The legal concept of holding non-negligent owners responsible regardless who was behind the wheel is known as “vicarious liability.” It is prohibited for rental vehicles by the 2005 federal Graves Amendment except in states that have financial responsibility or insurance requirements for rental companies.
The law’s sponsor, Rep. Samuel Graves, R-Mo., predicted it would save consumers $100 million nationally.
At issue in the Supreme Court is whether a Florida law titled “Financial Responsibility” meets the federal exception criteria in what could be a precedent-setting case.

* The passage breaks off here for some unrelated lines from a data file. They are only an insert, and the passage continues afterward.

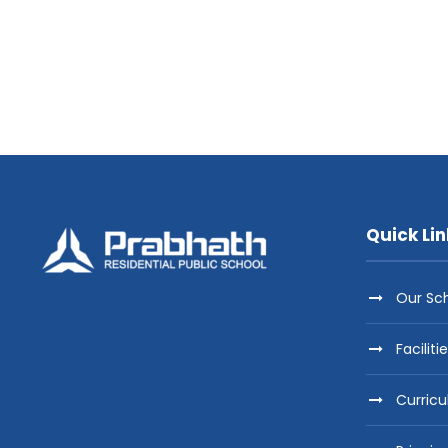
Quick Lin
Our Sc
Faciliti
Curric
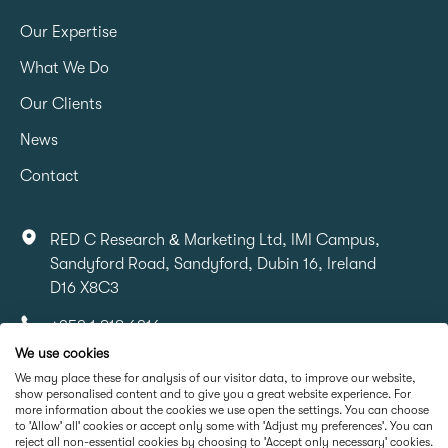
Our Expertise
What We Do
Our Clients
News
Contact
RED C Research & Marketing Ltd, IMI Campus,
Sandyford Road, Sandyford, Dubin 16, Ireland
D16 X8C3
+353 1 818 6316
We use cookies
info@redcresearch.ie
We may place these for analysis of our visitor data, to improve our website,
show personalised content and to give you a great website experience. For
more information about the cookies we use open the settings. You can choose
Part Of
to 'Allow' all' cookies or accept only some with 'Adjust my preferences'. You can
reject all non-essential cookies by choosing to 'Accept only necessary' cookies.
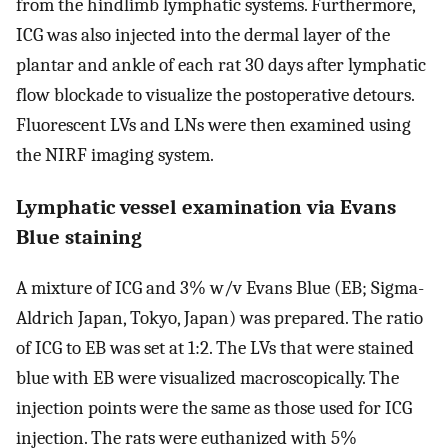
from the hindlimb lymphatic systems. Furthermore,
ICG was also injected into the dermal layer of the
plantar and ankle of each rat 30 days after lymphatic
flow blockade to visualize the postoperative detours.
Fluorescent LVs and LNs were then examined using
the NIRF imaging system.
Lymphatic vessel examination via Evans
Blue staining
A mixture of ICG and 3% w/v Evans Blue (EB; Sigma-
Aldrich Japan, Tokyo, Japan) was prepared. The ratio
of ICG to EB was set at 1:2. The LVs that were stained
blue with EB were visualized macroscopically. The
injection points were the same as those used for ICG
injection. The rats were euthanized with 5%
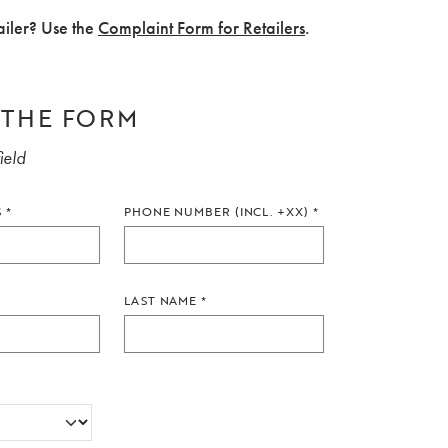
ailer? Use the
Complaint Form for Retailers
.
N THE FORM
ield
S
*
PHONE NUMBER (INCL. +XX)
*
LAST NAME
*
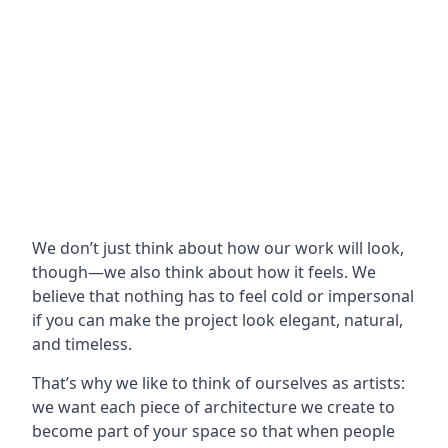
We don’t just think about how our work will look,
though—we also think about how it feels. We
believe that nothing has to feel cold or impersonal
if you can make the project look elegant, natural,
and timeless.
That’s why we like to think of ourselves as artists:
we want each piece of architecture we create to
become part of your space so that when people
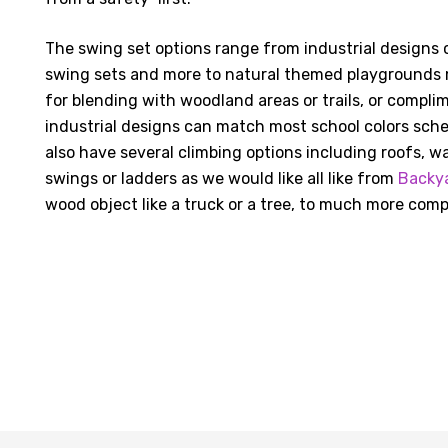
The swing set options range from industrial designs c
swing sets and more to natural themed playgrounds 
for blending with woodland areas or trails, or complim
industrial designs can match most school colors sch
also have several climbing options including roofs, wa
swings or ladders as we would like all like from
Backy
wood object like a truck or a tree, to much more comp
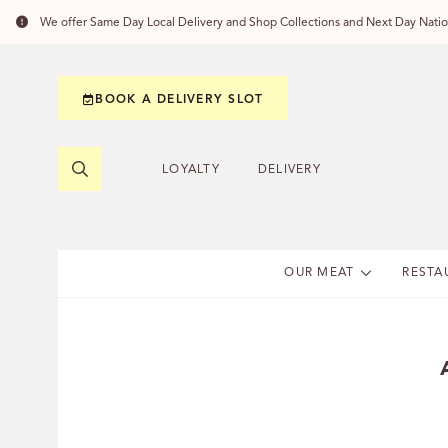
We offer Same Day Local Delivery and Shop Collections and Next Day Nation
BOOK A DELIVERY SLOT
LOYALTY
DELIVERY
OUR MEAT
RESTA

State law says if the person who leases or drives a rented vehicle is uninsured or has combined insurance limits of less than $500,000, the rental company “shall be liable for up to an additional $500,000 in economic damages.”
“It is implicit that there is a requirement to maintain insurance albeit it is not expressly stated,” Marjorie Gadarian Graham told the justices. She argued the Legislature intended it to be an insurance requirement and that it’s explicit enough to except Florida from the Graves Amendment.
David C. Boruke, a lawyer for Enterprise Leasing Co., disagreed.
“Nothing is required,” Boruke said. “It’s an option. It’s an opportunity to make a cost-benefit analysis, but it is not required insurance by any stretch of the imagination.”
A trial judge in Palm Beach County and the 4th District Court of Appeal, in a 6-4 opinion, agreed with Enterprise. Both lower courts rejected a vicarious liability claim by Rafael Vargas, who was injured when an Enterprise-owned vehicle rear-ended his car in February 2006.
Vargas did not allege Enterprise was negligent nor at fault nor that the lease was improper.
The 4th District certified the issue to the Supreme Court as a question of great public importance. Several similar cases in Florida are on hold pending a ruling.
It has also been an issue in other states including Minnesota, where the state Supreme Court in January ruled the Graves Amendment pre-empted a similar state law there.
Most of the litigation has been at the federal level. The 11th U.S. Circuit Court of Appeals in Atlanta also ruled Florida’s law was pre-empted in 2008. As a result, the Florida justices’ decision would apply only to state courts, Graham said. They did not indicate when they would rule.